The winners “certainly were the first people to emphasize the role of topology in physical phenomena,” says experimental physicist Laurens Molenkamp of the University of Würzburg in Germany. “These are very capable persons who certainly deserve a Nobel Prize.”
Half of the prize of 8 million Swedish kronor (about $934,000) goes to Thouless, with the other half split between Kosterlitz and Haldane. All three physicists hail from the United Kingdom: Thouless was born 1934 in Bearsden, Scotland; Haldane was born 1951 in London; and Kosterlitz was born 1942 in Aberdeen, Scotland.
Kosterlitz got the news in a phone call he received while in a parking lot in Finland, where he was traveling. “Jesus, that’s incredible,” Kosterlitz remarked during the call, which was posted on the Nobel Prize Facebook page. “It just feels a little bit odd getting this news in an underground car park outside Helsinki.”
Thouless and Kosterlitz made discoveries about phase transitions in two-dimensional materials. While everyone is familiar with certain phase changes — ice melting into water, for example — exotic quantum materials can exhibit different, less intuitive phase transitions, when a material’s properties suddenly shift. The pair discovered a new phase change called the Kosterlitz-Thouless transition. At low temperatures, tornado-like vortices of swirling electrons are locked together. As the temperature is raised, these vortices suddenly separate and travel independently. This type of phase transition has been seen in the lab in very thin films of superfluid helium and superconductors.
In 1983, Thouless used topology to explain a mysterious phenomenon that had been observed in the lab, known as the quantum Hall effect. This effect appears in a thin layer of electrically conductive material, under extreme cold and a high magnetic field. Under such conditions, the conductivity of the layer, rather than varying gradually, can take on only certain values, which are integer multiples of each other. As the magnetic field changes, for example, the conductivity changes, but instead of shifting gradually, it undergoes discrete jumps.
Thouless showed how this effect was related to topology. In the cinnamon bun, bagel and pretzel analogy, each object can have an integer number of holes; there’s no way to add half a hole to the object. The number of holes can’t change smoothly, but only in big leaps — just as the conductivity changes in discrete jumps in the quantum Hall effect. In 1988, Haldane showed that a similar effect can occur even in the absence of a magnetic field.
Haldane also predicted new behavior in chains of atoms. Atoms in the chain each have a quantum property known as spin, which makes them behave like tiny magnets. They line up somewhat like bar magnets with north and south poles, end-to-end. Haldane showed that a chain of an even number of atoms will behave differently than an odd-numbered chain, and will respond differently to applied magnetic fields.

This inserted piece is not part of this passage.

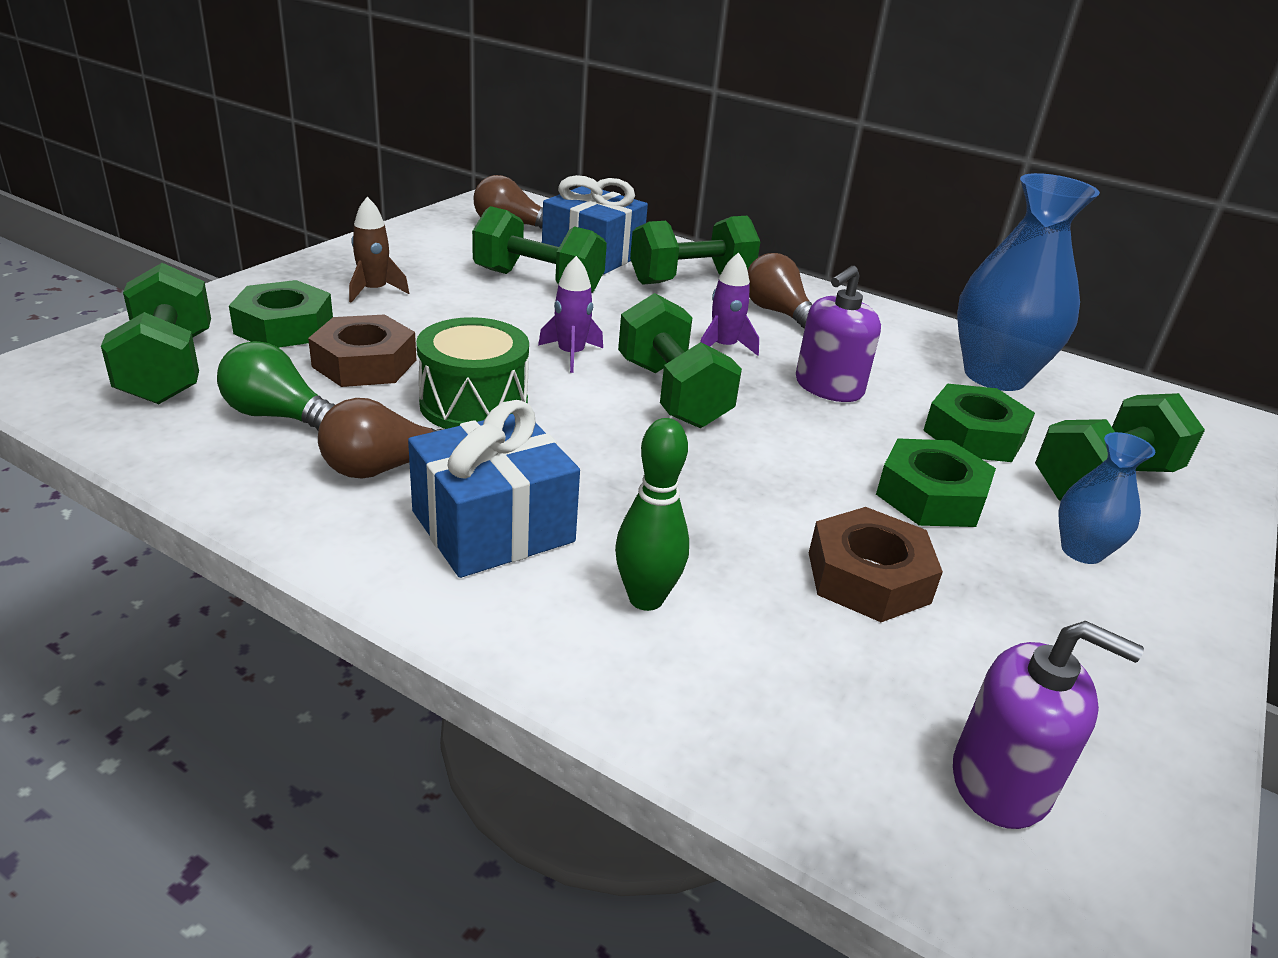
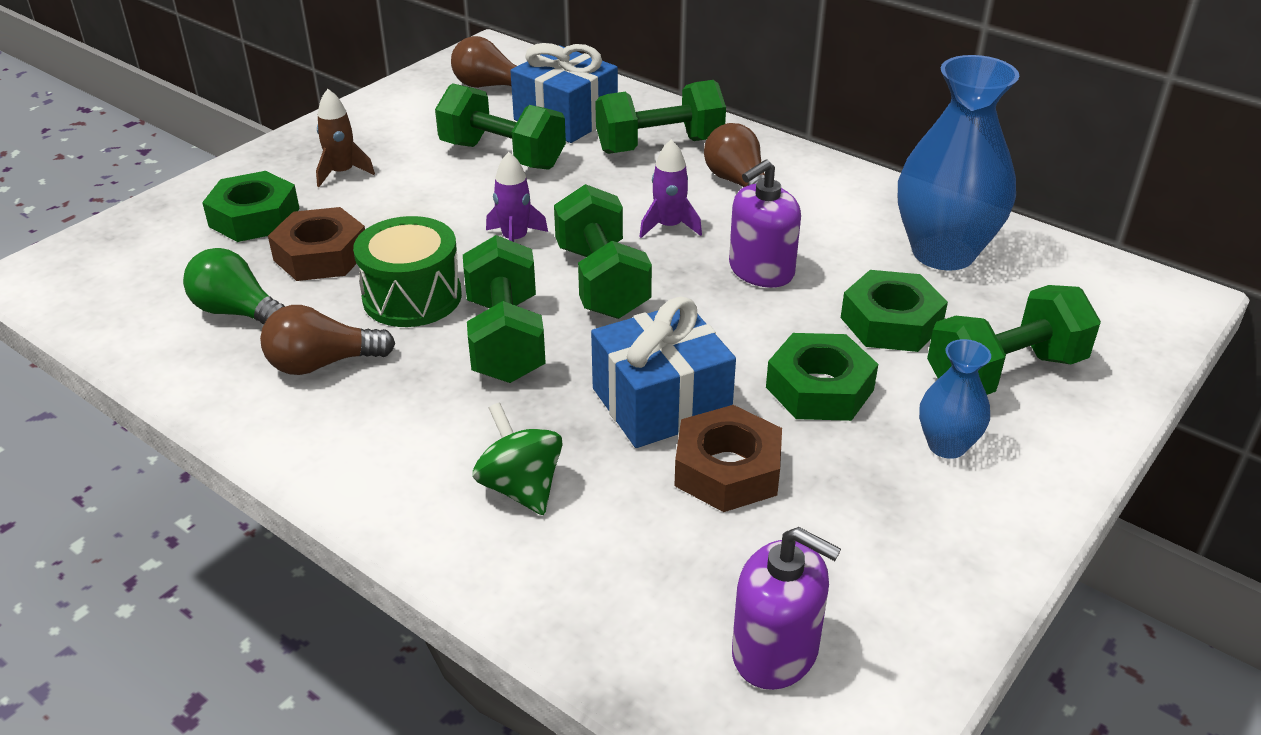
camera: 10 degrees right, 5 degrees up
(168, 369) = (149, 265): green dumbbell -> green dumbbell (505, 340)
(493, 527) = (404, 420): blue gift -> blue gift (661, 402)
(646, 598) = (521, 487): green bowling pin -> green spinning top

The trio “laid a foundation for the way that we think about materials and matter,” says Charles Kane of the University of Pennsylvania. “From our understanding of the phenomenon of superconductivity to our understanding of the electronic structure of materials, this has profound implications.”
The work has inspired new developments in topological materials. Materials known as topological insulators carry current on their surface, but are insulators inside. Potential applications range from quantum computing to new types of computer hard drives (SN: 8/23/14, p.8), and include materials that could carry light or electrical current without being disrupted by impurities (SN: 5/18/13, p. 8). The two-dimensional sheets of carbon known as graphene exhibit topological features as well.
The research has “combined beautiful mathematical and profound physics insights and achieved unexpected results that have been confirmed by experiment,” Hansson said during the Nobel announcement. “It’s really beautiful and it’s deep.”